[Bagian satu baca http://www.kompasiana.com/kang_insan/padahal-aku-sangat-suka-pelangi_559b851a3fafbd7207b42edb]
(3)
Mendengar kata pelangi, ingatanku langsung tertuju pada papan larangan yang belasan tahun lalu dipasang oleh Tetua. Dan, kini aku tiba-tiba ingat kepada Nam, anak Tetua, yang katanya gila sebab melihat pelangi. Padahal, waktu ada pelangi saat itu, aku, Drus, Cok, dan Nam sama-sama bermain di bawah lingkungan pelangi setalah hujan reda dan matahari kembali muncul diam-diam. Ada dua anak lagi, tapi aku tak tahu siapa sebab mereka nak kampung sebelah yang kebetulan melewati tempat kami bermain. Kadang kami berguling-guling pada genangan air di tanah bekas terkena hujan. Badan kami coklat oleh warna tanah. Tapi, kami menikmatinya tanpa takut dengan penyakit. Bagi orang kampung seperti kami, tanah dan air adalah sumber kehidupan, yang memberi nafas dan jiwa bagi kita.
“Kamu tahu tidak, Nam, di ujung pelangi itu, kata Ibuku, pasti ada bidadari,” katakku. Aku menunjuk lengkungan pelangi dari satu ujung ke ujung yang lainnya. “Mereka turun dari langit ke bumi kita, Nam.”

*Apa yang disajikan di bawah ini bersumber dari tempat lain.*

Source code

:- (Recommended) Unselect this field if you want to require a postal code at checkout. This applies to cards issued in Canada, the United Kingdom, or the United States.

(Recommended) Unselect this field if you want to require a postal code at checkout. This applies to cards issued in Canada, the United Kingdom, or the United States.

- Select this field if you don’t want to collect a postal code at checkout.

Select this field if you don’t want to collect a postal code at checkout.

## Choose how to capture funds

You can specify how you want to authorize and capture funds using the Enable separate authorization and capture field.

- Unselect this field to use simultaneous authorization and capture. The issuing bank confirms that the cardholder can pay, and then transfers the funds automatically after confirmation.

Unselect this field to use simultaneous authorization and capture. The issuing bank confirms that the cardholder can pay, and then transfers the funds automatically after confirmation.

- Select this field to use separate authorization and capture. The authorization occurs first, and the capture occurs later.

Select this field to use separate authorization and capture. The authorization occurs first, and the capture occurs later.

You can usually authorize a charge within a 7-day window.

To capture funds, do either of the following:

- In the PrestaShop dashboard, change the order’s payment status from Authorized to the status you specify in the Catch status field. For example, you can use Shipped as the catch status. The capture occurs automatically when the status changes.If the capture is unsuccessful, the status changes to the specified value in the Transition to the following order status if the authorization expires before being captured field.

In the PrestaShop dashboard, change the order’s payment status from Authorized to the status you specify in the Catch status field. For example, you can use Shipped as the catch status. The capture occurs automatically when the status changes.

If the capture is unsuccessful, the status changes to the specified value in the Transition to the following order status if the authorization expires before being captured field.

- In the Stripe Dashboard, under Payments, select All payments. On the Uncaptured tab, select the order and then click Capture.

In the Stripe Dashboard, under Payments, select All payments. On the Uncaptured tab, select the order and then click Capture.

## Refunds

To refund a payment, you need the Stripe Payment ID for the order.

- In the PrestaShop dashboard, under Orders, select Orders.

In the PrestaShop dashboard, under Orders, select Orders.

“Bidadari itu apa?” tanya Drus. Ia anak paling besar tubuhnya di antara kami.
“Bidadari itu perawan yang sangat cantik,” kataku, “memangnya kamu tidak pernah dengar dongeng tentang pelangi dan bidadari?”
“Tidak.” Drus ikut-ikutan menatap pelangi. “Kenapa mereka berwarna-warni, ya?”
“Sebab, warna-warni indah.” Cok berteriak. Sepertinya, ia sekadar berteriak saja, sebab ia tidak pernah mengerti apa-apa.
“Aku suka pelangi,” kataku.
“Kenapa?” tanya Nam. Ia berdiri di sampingku.
“Sebab, aku ingin menikah dengan bidadari.”